**EXERCISE AIM:**
Begin at the first line of the records below and, please, give each line again exactly until the line with "Voilà la réaction" is included.

**Records contained in a dataset:**

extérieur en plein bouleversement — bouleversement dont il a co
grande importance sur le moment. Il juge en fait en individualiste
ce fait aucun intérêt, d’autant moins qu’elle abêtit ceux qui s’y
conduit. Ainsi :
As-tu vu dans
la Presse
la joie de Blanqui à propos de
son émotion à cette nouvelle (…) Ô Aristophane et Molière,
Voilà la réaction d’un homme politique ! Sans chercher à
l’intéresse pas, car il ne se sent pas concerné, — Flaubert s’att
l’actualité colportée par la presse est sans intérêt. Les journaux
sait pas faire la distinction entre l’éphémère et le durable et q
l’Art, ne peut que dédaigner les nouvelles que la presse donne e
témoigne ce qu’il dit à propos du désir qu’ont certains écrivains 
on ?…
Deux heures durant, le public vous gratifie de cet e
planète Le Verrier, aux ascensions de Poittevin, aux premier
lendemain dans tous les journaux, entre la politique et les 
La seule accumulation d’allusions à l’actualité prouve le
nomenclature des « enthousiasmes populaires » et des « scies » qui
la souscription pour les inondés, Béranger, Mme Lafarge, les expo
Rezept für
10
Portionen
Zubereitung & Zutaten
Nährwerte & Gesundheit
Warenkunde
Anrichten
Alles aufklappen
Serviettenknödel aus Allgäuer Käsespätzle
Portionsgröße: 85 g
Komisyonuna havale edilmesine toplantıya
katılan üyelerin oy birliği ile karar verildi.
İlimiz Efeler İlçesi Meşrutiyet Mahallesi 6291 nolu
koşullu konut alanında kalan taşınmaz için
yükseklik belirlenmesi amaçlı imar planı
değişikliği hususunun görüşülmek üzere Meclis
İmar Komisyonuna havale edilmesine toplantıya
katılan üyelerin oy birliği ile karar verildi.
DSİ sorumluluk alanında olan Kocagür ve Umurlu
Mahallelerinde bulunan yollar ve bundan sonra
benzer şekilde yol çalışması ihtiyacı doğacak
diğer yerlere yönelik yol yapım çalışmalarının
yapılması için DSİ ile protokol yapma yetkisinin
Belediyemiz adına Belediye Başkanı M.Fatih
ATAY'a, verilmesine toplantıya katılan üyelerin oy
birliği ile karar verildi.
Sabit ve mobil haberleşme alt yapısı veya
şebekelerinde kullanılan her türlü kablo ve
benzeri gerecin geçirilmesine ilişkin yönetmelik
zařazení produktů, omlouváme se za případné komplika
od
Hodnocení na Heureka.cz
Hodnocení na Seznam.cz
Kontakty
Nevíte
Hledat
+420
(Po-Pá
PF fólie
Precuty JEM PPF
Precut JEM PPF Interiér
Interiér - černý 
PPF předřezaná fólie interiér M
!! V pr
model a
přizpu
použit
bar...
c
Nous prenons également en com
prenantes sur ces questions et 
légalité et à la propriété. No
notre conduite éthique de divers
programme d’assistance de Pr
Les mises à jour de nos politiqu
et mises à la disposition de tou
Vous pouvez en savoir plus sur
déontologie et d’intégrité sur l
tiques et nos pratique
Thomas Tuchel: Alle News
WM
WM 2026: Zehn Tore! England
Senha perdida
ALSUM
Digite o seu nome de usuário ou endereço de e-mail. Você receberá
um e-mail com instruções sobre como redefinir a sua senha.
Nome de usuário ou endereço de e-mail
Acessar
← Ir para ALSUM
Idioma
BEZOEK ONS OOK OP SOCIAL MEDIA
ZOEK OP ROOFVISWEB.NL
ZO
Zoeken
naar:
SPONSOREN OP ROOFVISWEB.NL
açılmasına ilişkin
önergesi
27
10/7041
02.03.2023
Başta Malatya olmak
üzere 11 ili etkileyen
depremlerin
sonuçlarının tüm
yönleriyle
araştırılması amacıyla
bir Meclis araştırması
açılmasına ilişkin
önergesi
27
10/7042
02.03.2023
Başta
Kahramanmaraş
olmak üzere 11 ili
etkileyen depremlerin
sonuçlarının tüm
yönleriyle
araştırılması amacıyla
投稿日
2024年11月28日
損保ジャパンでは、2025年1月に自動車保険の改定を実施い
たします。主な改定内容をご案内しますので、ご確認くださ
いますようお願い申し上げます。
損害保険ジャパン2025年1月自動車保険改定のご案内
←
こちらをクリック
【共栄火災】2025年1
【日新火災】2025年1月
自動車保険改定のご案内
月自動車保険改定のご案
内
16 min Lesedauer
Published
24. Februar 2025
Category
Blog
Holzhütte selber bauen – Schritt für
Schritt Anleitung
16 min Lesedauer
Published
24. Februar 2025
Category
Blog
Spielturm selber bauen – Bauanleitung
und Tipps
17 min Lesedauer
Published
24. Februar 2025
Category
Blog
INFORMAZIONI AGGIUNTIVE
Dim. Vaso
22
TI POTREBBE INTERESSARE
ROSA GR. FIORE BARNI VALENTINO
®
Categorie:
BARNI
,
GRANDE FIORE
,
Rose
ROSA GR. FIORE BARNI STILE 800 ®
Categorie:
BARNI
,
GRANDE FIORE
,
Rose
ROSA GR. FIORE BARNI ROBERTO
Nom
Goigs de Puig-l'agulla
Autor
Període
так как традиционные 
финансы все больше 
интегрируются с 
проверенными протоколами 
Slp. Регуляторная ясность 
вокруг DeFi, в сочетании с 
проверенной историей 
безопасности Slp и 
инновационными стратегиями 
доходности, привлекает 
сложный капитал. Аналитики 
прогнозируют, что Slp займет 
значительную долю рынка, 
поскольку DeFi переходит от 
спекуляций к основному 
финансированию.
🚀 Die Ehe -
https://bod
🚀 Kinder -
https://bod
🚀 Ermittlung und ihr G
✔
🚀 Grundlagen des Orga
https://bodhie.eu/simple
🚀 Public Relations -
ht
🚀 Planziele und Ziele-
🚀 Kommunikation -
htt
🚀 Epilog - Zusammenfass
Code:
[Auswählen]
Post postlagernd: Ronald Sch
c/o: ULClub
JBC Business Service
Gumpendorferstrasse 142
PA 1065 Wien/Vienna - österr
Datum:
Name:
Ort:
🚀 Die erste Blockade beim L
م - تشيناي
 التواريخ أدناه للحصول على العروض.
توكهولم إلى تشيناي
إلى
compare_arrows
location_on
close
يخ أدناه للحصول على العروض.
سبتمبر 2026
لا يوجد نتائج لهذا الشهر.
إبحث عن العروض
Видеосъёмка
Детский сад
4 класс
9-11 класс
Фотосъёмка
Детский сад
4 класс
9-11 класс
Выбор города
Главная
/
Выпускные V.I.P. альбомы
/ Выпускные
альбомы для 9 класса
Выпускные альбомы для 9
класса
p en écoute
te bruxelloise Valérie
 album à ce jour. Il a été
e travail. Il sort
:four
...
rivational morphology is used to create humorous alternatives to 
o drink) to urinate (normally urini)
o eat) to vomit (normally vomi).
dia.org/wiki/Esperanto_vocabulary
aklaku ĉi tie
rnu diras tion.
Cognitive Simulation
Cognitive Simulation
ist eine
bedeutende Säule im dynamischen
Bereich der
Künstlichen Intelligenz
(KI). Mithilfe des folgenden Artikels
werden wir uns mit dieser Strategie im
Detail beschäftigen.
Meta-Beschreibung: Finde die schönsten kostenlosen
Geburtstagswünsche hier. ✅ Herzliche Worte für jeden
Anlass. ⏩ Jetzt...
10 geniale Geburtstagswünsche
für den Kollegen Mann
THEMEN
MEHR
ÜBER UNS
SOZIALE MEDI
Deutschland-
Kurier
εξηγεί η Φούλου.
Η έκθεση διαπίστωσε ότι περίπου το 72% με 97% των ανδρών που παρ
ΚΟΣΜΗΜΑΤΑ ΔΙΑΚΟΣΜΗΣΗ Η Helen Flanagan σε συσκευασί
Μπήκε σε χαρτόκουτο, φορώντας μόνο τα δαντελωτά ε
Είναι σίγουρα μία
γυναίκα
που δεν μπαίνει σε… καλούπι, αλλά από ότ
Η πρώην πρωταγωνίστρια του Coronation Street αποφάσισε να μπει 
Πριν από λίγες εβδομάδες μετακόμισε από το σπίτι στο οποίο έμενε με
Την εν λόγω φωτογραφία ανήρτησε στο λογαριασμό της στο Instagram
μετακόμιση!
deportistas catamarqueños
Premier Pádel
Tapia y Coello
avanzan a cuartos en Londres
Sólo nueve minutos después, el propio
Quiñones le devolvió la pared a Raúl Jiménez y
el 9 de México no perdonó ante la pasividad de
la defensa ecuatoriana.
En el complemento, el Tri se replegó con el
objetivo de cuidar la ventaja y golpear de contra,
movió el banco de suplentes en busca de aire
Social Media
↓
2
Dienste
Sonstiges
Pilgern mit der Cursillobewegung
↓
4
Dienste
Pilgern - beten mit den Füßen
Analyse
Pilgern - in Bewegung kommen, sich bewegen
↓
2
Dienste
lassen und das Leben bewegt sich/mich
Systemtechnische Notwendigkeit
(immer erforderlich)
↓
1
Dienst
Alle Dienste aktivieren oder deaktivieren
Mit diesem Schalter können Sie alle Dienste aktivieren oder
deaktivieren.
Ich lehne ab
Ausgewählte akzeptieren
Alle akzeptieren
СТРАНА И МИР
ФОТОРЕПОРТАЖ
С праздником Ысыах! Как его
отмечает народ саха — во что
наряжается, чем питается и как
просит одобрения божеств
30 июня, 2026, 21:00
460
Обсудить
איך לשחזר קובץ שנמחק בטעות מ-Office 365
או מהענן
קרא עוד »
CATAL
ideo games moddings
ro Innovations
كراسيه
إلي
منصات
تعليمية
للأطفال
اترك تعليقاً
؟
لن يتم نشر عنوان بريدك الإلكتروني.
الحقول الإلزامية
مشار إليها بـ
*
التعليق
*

**RESULT OF THIS EXERCISE:**
extérieur en plein bouleversement — bouleversement dont il a co
grande importance sur le moment. Il juge en fait en individualiste
ce fait aucun intérêt, d’autant moins qu’elle abêtit ceux qui s’y
conduit. Ainsi :
As-tu vu dans
la Presse
la joie de Blanqui à propos de
son émotion à cette nouvelle (…) Ô Aristophane et Molière,
Voilà la réaction d’un homme politique ! Sans chercher à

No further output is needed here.